La réalité intérieure de Raymond est en inadéquation avec cette image d’assurance effrontée et de tombeur de filles qu’il renvoie. Victime de l’opinion désastreuse que les autres ont de lui, il a fini par y croire lui-même, et donc par l’entretenir. Il est beau mais se trouve laid, et s’applique donc à ne pas prendre soin de son apparence. Convaincu de ne pouvoir susciter que le dégoût, il éprouve pour son corps, qu’il voudrait cacher, une honte profonde.

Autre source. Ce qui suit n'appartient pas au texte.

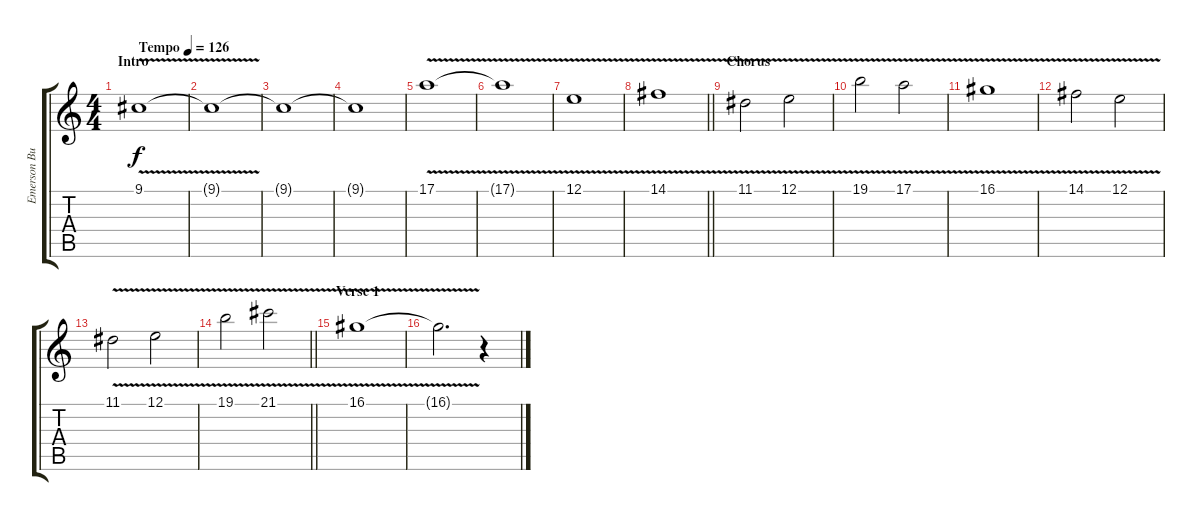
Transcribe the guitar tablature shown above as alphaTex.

\track ("Emerson Burton (Keyboard)" "Emerson Bu") {instrument whistle}
\staff {score tabs}
\tuning (E4 B3 G3 D3 A2 E2) {hide}
\ts (4 4)
\section ("" "Intro")
\tempo (126 "Tempo")
\clef g2
\ks c
9.1{v}.1{dy f volume 8 instrument whistle} |
9.1{t}.1 |
9.1{t}.1 |
9.1{t}.1 |
17.1{v}.1 |
17.1{t}.1 |
12.1{v}.1 |
\barLineRight lightlight
14.1{v}.1 |
\section ("" "Chorus")
11.1{v}.2{volume 13} 12.1{v}.2 |
19.1{v}.2 17.1{v}.2 |
16.1{v}.1 |
14.1{v}.2 12.1{v}.2 |
11.1{v}.2 12.1{v}.2 |
\barLineRight lightlight
19.1{v}.2 21.1{v}.2 |
\section ("" "Verse 1")
16.1{v}.1 |
16.1{t}.2{d volume 0} r.4
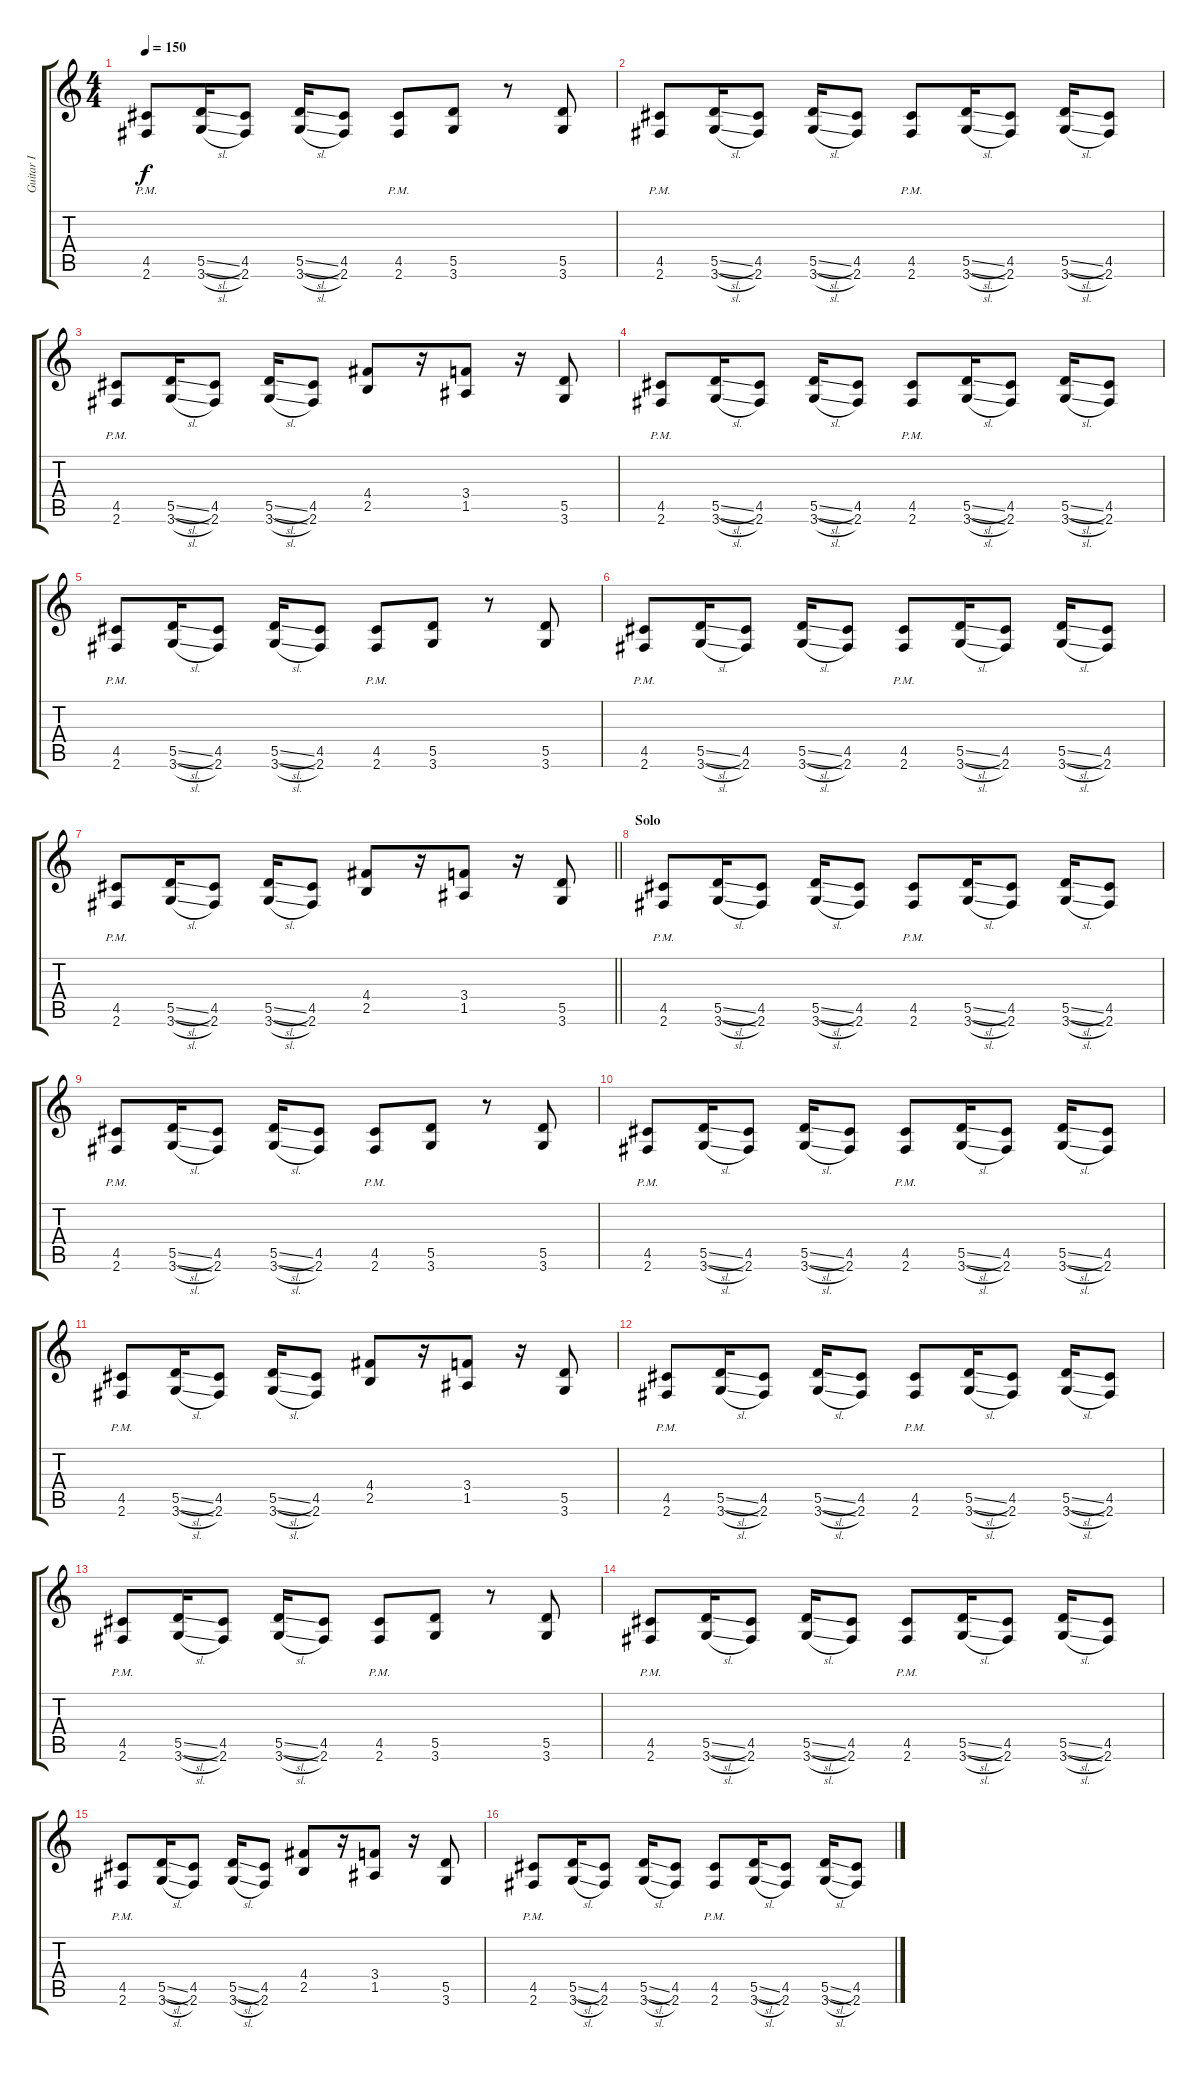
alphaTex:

\track ("Guitar I" "Guitar I") {instrument overdrivenguitar}
\staff {score tabs}
\tuning (E4 B3 G3 D3 A2 E2) {hide}
\ts (4 4)
\tempo 150
\clef g2
\ks c
(4.5{pm} 2.6{pm}).8{dy f} (5.5{sl} 3.6{sl}).16 (4.5 2.6).8 (5.5{sl} 3.6{sl}).16 (4.5 2.6).8 (4.5{pm} 2.6{pm}).8 (5.5 3.6).8 r.8 (5.5 3.6).8 |
(4.5{pm} 2.6{pm}).8 (5.5{sl} 3.6{sl}).16 (4.5 2.6).8 (5.5{sl} 3.6{sl}).16 (4.5 2.6).8 (4.5{pm} 2.6{pm}).8 (5.5{sl} 3.6{sl}).16 (4.5 2.6).8 (5.5{sl} 3.6{sl}).16 (4.5 2.6).8 |
(4.5{pm} 2.6{pm}).8 (5.5{sl} 3.6{sl}).16 (4.5 2.6).8 (5.5{sl} 3.6{sl}).16 (4.5 2.6).8 (4.4 2.5).8 r.16 (3.4 1.5).8 r.16 (5.5 3.6).8 |
(4.5{pm} 2.6{pm}).8 (5.5{sl} 3.6{sl}).16 (4.5 2.6).8 (5.5{sl} 3.6{sl}).16 (4.5 2.6).8 (4.5{pm} 2.6{pm}).8 (5.5{sl} 3.6{sl}).16 (4.5 2.6).8 (5.5{sl} 3.6{sl}).16 (4.5 2.6).8 |
(4.5{pm} 2.6{pm}).8 (5.5{sl} 3.6{sl}).16 (4.5 2.6).8 (5.5{sl} 3.6{sl}).16 (4.5 2.6).8 (4.5{pm} 2.6{pm}).8 (5.5 3.6).8 r.8 (5.5 3.6).8 |
(4.5{pm} 2.6{pm}).8 (5.5{sl} 3.6{sl}).16 (4.5 2.6).8 (5.5{sl} 3.6{sl}).16 (4.5 2.6).8 (4.5{pm} 2.6{pm}).8 (5.5{sl} 3.6{sl}).16 (4.5 2.6).8 (5.5{sl} 3.6{sl}).16 (4.5 2.6).8 |
\barLineRight lightlight
(4.5{pm} 2.6{pm}).8 (5.5{sl} 3.6{sl}).16 (4.5 2.6).8 (5.5{sl} 3.6{sl}).16 (4.5 2.6).8 (4.4 2.5).8 r.16 (3.4 1.5).8 r.16 (5.5 3.6).8 |
\section ("" "Solo")
(4.5{pm} 2.6{pm}).8 (5.5{sl} 3.6{sl}).16 (4.5 2.6).8 (5.5{sl} 3.6{sl}).16 (4.5 2.6).8 (4.5{pm} 2.6{pm}).8 (5.5{sl} 3.6{sl}).16 (4.5 2.6).8 (5.5{sl} 3.6{sl}).16 (4.5 2.6).8 |
(4.5{pm} 2.6{pm}).8 (5.5{sl} 3.6{sl}).16 (4.5 2.6).8 (5.5{sl} 3.6{sl}).16 (4.5 2.6).8 (4.5{pm} 2.6{pm}).8 (5.5 3.6).8 r.8 (5.5 3.6).8 |
(4.5{pm} 2.6{pm}).8 (5.5{sl} 3.6{sl}).16 (4.5 2.6).8 (5.5{sl} 3.6{sl}).16 (4.5 2.6).8 (4.5{pm} 2.6{pm}).8 (5.5{sl} 3.6{sl}).16 (4.5 2.6).8 (5.5{sl} 3.6{sl}).16 (4.5 2.6).8 |
(4.5{pm} 2.6{pm}).8 (5.5{sl} 3.6{sl}).16 (4.5 2.6).8 (5.5{sl} 3.6{sl}).16 (4.5 2.6).8 (4.4 2.5).8 r.16 (3.4 1.5).8 r.16 (5.5 3.6).8 |
(4.5{pm} 2.6{pm}).8 (5.5{sl} 3.6{sl}).16 (4.5 2.6).8 (5.5{sl} 3.6{sl}).16 (4.5 2.6).8 (4.5{pm} 2.6{pm}).8 (5.5{sl} 3.6{sl}).16 (4.5 2.6).8 (5.5{sl} 3.6{sl}).16 (4.5 2.6).8 |
(4.5{pm} 2.6{pm}).8 (5.5{sl} 3.6{sl}).16 (4.5 2.6).8 (5.5{sl} 3.6{sl}).16 (4.5 2.6).8 (4.5{pm} 2.6{pm}).8 (5.5 3.6).8 r.8 (5.5 3.6).8 |
(4.5{pm} 2.6{pm}).8 (5.5{sl} 3.6{sl}).16 (4.5 2.6).8 (5.5{sl} 3.6{sl}).16 (4.5 2.6).8 (4.5{pm} 2.6{pm}).8 (5.5{sl} 3.6{sl}).16 (4.5 2.6).8 (5.5{sl} 3.6{sl}).16 (4.5 2.6).8 |
(4.5{pm} 2.6{pm}).8 (5.5{sl} 3.6{sl}).16 (4.5 2.6).8 (5.5{sl} 3.6{sl}).16 (4.5 2.6).8 (4.4 2.5).8 r.16 (3.4 1.5).8 r.16 (5.5 3.6).8 |
(4.5{pm} 2.6{pm}).8 (5.5{sl} 3.6{sl}).16 (4.5 2.6).8 (5.5{sl} 3.6{sl}).16 (4.5 2.6).8 (4.5{pm} 2.6{pm}).8 (5.5{sl} 3.6{sl}).16 (4.5 2.6).8 (5.5{sl} 3.6{sl}).16 (4.5 2.6).8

Tout va changer avec l’attention que lui porte une femme. Cette femme prend chaque jour de la semaine le même tram que lui, de retour du cimetière où elle s’est rendue sur la tombe de son fils. Cette proximité quotidienne avec son enfant mort explique-t-elle ce besoin de s’attacher à un enfant vivant ? Toujours est-il qu’elle décèle dans le collégien négligé qu’est Raymond un être neuf, et que s’instaure entre eux un échange d’abord silencieux. Le jeune homme, sous l’effet de cette contemplation, se transforme, se convainc qu’il n’est peut-être pas un monstre, puisqu’il détient le pouvoir de capter le regard d’une femme, il sort de son état d’écolier sordide, se préoccupe de son apparence.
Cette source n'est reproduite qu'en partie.